## [Text section]
____
Alan Brooks| 10.18.09 @ 9:39PM

We can rest assured that since no one ever goes broke under-estimating taste, the economy will do just fine.

Alan Brooks| 10.18.09 @ 11:10PM

'risky gamble' is redundant.

All gambles are risky.

Pingback| 10.29.09 @ 7:17AM

The American Spectator : Not-So-Gentle-Ben « Ring Gold links to this page. Here’s an excerpt:

…The price of gold rose from $20.67 an ounce to $35 an ounce in that year. So even as the unemployment rate ranged from 14 to 20 percent, the inflation rate came … Continue reading here: The American Spectator : Not-So-Gentle-Ben This entry was posted on Thursday, October 29th, 2009 at 6:07 am and is filed under pricing gold. You can follow any responses to this entry through the RSS 2.0 feed. You can leave a…

Ryan| 10.29.09 @ 9:20AM

Several things that the article is right and wrong about:

1. Economists persist in leaving out one critical statement. It was NOT low interest rates that were the problem. It was low interest rates WITHOUT STANDARDS FOR LENDING. The matter KEEPS not being spoken about. If banks had actually lent the money to people who could afford to pay it back, we either wouldn't be in the current mess or it would be greatly abated. The low interest rates were a BOON to both individuals and businesses, but people got greedy on all sides.
____
## [Provided data]
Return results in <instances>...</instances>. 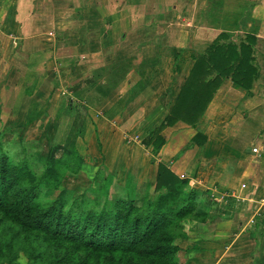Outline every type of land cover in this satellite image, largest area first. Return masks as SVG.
____
## [Exercise 1]
In the comment thread, what price per ounce did gold rise to in that year?
## [Exercise 2]
Reproduce the portion of the comment thread from "Several things that" up to and including "on all sides.".

## [Exercise response 1]
$35 an ounce.

## [Exercise response 2]
Several things that the article is right and wrong about:

1. Economists persist in leaving out one critical statement. It was NOT low interest rates that were the problem. It was low interest rates WITHOUT STANDARDS FOR LENDING. The matter KEEPS not being spoken about. If banks had actually lent the money to people who could afford to pay it back, we either wouldn't be in the current mess or it would be greatly abated. The low interest rates were a BOON to both individuals and businesses, but people got greedy on all sides.